How does it compress the air? (sorry, I haven't read the links :-P )

I think you use a standard compressor to charge the tanks in the car, and it runs from them. I'd like to know what the ratio of mileage per tonne of C02 is of compressed air compared to the mileage per tonne of C02 from an ordinary petrol car, because I wouldn't think it's more eco-friendly.

People seem to forget when they see things like this that the air compressors are often run directly from petrol engines anyway, and think "WOW! NO EMISSIONS!".

I presume that the early tests were run from ordinary diesel compressors, but it is at the compressor that "green" and renewable energy resources enter the picture. All an air compressor needs is something to turn its shaft - a diesel engine, an electric motor or a donkey walking in circles, it doesn't matter.

They cite two past schemes for storing energy as air pressure in underground caverns.

It is quite feasible that a small wind turbine or solar system could "trickle pressurise" storage tanks at home, and all a commercial "pressure station" would need to supply vehicles away from home would be a large underground storage tank and a power supply of some kind (which is where the "green" aspect comes in). I imagine inner-city stations would use mains electricity, but stations in rural areas could have solar and wind stations for power, or whatever is locally available (a small hydroelectric station, a wave-power station, or it could be situated next to a landfill and burn the methane directly).

kiteman, the hydroelectric seems wasteful, why do that when you could have a waterwheel (smaller scale ideas) suspended with one side running a compressor shaft directly and the other side a generator, or go with an electric car... Oddly the temping security guard rides an electric bike, a commercial one he got for around £600 but it's unbelievable, it's farily new and beats the older versions hands down, it actually took off quicker than me... He gets around 40miles a charge from it and it folds up!

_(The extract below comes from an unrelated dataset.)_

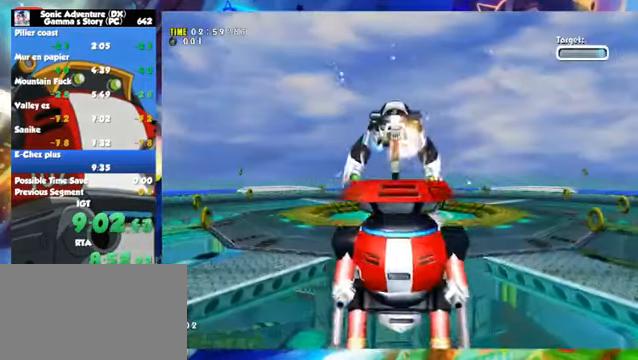
{"dt_ms": 1000, "buttons": [], "left_stick": "right", "button_events": []}
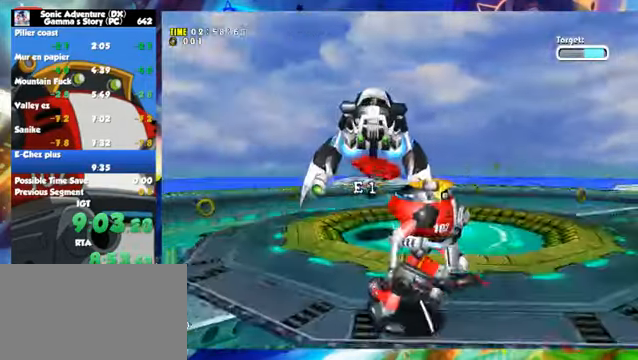
{"dt_ms": 500, "buttons": [], "left_stick": "up", "button_events": []}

"Hydroelectric" means any system that extracts energy from moving freshwater - I've seen designs for small turbine-looking things that are designed for using in small turbulent rivers. In some clever way, the rotor spins in the same direction no matter which way the water hits it. It doesn't have to mean a huge dam holding back a valley-full of water.

I know, I've been looking into small size systems as theres a river just at the bottom of my street, you don't need a head of water or anything, that's where waterwheels can become highly efficient, ones that use a backside drop, they turn what looks like backwards are as efficient as most turbines... I just meant that on a small user scale it would be more efficient to be direct about it, a waterfall on your land could be an excellent way to make it work...

Yeah, large-scale energy storage in pressurized caverns (or hydroelectric dams, for that matter - same idea, different medium) is surprisingly effective. I wouldn't be surprised if vehicle-scale pressurized air storage can be made more efficient than electrical batteries.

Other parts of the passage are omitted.